→ **Given request**:
Could you copy out the lines below word for word, starting at the very first line and ending with the line containing "genus: Polybotrya", including both?

→ **Records to process**:
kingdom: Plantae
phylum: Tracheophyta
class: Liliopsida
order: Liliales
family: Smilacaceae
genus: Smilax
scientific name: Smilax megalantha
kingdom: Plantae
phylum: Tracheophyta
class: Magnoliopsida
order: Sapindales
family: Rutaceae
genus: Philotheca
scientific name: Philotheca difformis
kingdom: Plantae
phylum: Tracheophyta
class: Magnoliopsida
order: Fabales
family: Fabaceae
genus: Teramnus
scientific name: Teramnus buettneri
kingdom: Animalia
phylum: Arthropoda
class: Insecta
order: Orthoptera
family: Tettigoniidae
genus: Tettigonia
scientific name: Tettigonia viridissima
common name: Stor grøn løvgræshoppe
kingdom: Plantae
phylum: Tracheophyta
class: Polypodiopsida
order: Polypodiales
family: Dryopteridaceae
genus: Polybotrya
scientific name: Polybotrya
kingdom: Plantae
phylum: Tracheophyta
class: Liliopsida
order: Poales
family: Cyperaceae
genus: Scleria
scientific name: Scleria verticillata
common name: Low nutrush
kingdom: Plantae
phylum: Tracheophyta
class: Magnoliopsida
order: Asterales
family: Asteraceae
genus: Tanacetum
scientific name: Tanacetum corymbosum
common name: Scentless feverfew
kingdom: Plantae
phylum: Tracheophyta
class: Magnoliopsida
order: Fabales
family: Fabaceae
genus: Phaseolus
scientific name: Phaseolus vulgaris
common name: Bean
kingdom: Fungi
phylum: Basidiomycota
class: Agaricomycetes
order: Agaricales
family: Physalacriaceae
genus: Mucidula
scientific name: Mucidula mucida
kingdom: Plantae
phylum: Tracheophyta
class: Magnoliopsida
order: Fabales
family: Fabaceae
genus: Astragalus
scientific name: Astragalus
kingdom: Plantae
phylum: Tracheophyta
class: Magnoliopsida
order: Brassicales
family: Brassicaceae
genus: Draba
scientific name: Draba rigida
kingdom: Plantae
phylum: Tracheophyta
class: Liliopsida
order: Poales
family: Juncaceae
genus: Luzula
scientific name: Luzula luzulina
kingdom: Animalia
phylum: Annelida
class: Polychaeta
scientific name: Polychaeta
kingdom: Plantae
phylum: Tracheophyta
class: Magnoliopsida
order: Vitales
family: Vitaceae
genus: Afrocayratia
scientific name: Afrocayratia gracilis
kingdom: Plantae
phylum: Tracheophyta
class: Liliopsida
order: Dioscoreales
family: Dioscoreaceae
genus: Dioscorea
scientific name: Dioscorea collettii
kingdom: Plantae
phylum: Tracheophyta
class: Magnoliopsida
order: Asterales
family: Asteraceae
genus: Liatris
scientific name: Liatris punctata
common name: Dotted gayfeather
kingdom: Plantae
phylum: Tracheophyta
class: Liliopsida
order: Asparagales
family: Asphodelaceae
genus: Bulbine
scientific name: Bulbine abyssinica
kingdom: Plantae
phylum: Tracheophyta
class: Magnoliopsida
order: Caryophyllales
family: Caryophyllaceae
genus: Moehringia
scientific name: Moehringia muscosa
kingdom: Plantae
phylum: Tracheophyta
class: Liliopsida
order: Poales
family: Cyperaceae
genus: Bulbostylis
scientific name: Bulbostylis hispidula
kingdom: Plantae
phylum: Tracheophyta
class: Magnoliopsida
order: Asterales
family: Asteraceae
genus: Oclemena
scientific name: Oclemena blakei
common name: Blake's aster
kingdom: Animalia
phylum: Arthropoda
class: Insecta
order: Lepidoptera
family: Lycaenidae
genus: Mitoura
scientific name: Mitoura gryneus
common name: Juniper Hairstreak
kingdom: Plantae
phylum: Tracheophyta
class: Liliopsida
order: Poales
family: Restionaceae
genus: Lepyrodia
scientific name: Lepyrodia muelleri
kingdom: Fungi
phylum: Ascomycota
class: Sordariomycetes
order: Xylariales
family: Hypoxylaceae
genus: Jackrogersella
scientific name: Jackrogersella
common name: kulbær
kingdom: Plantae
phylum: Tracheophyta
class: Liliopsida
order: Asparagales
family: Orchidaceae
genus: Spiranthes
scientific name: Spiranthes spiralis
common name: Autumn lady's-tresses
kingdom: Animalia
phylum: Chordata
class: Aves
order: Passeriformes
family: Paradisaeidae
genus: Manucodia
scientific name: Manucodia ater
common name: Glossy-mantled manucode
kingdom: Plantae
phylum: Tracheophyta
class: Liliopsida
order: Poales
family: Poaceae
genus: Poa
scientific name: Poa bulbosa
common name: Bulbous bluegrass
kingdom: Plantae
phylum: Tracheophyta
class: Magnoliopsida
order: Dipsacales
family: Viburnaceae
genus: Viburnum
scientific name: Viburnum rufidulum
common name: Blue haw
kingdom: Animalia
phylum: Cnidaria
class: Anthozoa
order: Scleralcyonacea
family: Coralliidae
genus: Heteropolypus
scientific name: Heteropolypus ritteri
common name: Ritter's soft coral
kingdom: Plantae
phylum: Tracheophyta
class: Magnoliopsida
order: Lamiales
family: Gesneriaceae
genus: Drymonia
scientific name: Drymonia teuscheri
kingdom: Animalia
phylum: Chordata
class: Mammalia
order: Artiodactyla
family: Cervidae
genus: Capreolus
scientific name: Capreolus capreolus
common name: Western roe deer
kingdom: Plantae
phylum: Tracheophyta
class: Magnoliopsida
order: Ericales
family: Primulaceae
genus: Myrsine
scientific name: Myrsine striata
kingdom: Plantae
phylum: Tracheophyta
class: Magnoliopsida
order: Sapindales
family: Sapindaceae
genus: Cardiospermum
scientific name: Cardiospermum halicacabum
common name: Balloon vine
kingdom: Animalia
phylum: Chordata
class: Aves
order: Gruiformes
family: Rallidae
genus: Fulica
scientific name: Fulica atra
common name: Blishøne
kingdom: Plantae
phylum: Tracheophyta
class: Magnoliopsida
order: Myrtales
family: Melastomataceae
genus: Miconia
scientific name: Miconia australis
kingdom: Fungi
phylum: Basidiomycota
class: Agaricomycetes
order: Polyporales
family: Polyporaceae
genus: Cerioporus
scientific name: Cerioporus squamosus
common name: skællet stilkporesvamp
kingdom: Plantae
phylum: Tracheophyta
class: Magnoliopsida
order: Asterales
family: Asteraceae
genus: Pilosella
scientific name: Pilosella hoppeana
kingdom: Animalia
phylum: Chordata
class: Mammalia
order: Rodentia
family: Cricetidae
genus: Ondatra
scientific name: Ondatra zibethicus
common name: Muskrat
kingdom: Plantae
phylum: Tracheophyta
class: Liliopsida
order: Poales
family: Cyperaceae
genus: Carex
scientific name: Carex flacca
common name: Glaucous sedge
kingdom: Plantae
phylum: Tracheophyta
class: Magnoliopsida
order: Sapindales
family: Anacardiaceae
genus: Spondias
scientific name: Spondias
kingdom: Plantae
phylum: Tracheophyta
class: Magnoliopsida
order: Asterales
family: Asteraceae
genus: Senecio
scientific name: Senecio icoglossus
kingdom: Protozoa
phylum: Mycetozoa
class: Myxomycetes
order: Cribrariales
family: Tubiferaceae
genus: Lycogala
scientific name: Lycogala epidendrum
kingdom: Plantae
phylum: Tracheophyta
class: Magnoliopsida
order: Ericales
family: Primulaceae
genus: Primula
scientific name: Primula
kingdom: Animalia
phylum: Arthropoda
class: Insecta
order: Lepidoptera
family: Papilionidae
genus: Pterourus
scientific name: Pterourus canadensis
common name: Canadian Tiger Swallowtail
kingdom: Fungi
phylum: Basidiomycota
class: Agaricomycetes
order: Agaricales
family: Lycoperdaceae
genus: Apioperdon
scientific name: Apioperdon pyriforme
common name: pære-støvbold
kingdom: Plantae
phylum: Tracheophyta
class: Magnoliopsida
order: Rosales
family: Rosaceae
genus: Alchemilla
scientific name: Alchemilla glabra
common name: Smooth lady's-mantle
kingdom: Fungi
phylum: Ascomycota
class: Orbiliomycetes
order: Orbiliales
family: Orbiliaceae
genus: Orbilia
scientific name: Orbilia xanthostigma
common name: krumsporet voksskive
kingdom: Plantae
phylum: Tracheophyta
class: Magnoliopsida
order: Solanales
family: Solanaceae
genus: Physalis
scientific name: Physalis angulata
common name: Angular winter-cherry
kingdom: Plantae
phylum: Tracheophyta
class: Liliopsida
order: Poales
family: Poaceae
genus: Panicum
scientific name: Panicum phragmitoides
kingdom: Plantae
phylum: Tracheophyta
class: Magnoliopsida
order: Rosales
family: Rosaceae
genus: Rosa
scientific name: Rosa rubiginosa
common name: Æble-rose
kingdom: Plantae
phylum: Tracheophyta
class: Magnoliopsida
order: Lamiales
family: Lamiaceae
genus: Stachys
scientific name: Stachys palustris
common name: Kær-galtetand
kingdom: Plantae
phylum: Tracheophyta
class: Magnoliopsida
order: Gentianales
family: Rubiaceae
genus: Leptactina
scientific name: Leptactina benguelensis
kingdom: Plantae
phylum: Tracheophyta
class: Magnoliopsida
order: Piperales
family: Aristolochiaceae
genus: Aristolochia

→ **Exercise solution**:
kingdom: Plantae
phylum: Tracheophyta
class: Liliopsida
order: Liliales
family: Smilacaceae
genus: Smilax
scientific name: Smilax megalantha
kingdom: Plantae
phylum: Tracheophyta
class: Magnoliopsida
order: Sapindales
family: Rutaceae
genus: Philotheca
scientific name: Philotheca difformis
kingdom: Plantae
phylum: Tracheophyta
class: Magnoliopsida
order: Fabales
family: Fabaceae
genus: Teramnus
scientific name: Teramnus buettneri
kingdom: Animalia
phylum: Arthropoda
class: Insecta
order: Orthoptera
family: Tettigoniidae
genus: Tettigonia
scientific name: Tettigonia viridissima
common name: Stor grøn løvgræshoppe
kingdom: Plantae
phylum: Tracheophyta
class: Polypodiopsida
order: Polypodiales
family: Dryopteridaceae
genus: Polybotrya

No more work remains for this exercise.